## [Your task]
Filter the records down to the lines that hold the word "social", and copy each of those lines.

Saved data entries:
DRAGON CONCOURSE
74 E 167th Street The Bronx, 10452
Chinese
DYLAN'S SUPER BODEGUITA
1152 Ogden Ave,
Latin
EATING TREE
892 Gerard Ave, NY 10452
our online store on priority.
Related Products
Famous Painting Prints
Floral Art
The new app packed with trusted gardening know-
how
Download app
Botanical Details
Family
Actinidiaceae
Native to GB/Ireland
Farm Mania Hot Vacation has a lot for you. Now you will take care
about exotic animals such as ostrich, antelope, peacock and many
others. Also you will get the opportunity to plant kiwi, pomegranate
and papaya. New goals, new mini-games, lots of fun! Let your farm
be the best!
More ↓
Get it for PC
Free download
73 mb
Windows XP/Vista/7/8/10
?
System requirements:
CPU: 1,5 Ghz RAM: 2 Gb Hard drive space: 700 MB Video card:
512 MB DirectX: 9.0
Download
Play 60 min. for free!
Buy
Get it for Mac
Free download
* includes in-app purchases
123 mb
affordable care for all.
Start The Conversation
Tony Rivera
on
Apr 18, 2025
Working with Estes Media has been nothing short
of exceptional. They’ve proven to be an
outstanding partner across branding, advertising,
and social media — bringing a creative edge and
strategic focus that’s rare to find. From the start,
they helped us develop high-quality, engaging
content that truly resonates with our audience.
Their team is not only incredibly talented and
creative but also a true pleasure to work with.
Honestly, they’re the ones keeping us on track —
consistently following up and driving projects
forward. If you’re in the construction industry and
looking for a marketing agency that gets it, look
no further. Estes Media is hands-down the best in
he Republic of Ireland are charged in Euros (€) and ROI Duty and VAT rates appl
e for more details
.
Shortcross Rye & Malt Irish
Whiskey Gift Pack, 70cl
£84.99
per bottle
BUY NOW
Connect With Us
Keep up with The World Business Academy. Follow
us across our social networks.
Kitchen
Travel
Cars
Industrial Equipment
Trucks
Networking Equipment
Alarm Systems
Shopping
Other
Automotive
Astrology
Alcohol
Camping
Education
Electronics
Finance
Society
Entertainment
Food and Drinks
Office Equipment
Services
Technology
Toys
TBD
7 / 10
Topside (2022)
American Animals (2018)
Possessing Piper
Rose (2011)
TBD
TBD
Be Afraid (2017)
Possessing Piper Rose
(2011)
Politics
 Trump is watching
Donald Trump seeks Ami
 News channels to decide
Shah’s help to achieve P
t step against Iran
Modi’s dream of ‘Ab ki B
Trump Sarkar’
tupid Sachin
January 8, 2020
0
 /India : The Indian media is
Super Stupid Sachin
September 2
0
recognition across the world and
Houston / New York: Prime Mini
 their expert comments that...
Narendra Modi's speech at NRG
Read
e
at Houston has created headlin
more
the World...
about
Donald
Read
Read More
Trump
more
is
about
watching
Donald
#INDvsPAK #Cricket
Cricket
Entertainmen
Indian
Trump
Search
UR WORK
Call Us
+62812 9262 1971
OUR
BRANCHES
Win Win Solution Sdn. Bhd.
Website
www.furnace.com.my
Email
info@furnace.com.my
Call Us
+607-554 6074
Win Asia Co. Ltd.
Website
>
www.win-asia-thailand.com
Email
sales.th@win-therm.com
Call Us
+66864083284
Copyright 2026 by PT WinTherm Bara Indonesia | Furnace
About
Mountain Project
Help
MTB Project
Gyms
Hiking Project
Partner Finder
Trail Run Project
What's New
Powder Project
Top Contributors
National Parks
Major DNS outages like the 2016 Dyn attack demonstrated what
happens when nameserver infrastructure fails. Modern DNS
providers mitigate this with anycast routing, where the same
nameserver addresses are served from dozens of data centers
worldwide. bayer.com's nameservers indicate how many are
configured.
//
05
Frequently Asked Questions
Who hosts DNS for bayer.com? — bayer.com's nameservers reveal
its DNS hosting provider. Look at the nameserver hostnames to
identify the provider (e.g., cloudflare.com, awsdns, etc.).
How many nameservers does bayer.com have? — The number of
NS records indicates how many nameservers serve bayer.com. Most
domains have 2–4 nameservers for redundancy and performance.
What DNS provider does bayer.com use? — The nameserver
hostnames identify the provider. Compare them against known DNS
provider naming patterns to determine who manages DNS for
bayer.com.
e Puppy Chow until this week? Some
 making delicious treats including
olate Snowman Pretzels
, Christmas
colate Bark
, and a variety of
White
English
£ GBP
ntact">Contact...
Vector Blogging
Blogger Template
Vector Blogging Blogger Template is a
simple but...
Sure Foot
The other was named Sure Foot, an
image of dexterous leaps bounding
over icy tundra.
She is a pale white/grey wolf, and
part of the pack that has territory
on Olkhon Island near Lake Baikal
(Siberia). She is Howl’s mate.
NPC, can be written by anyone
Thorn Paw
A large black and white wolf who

## [Response area]
and social media — bringing a creative edge and
us across our social networks.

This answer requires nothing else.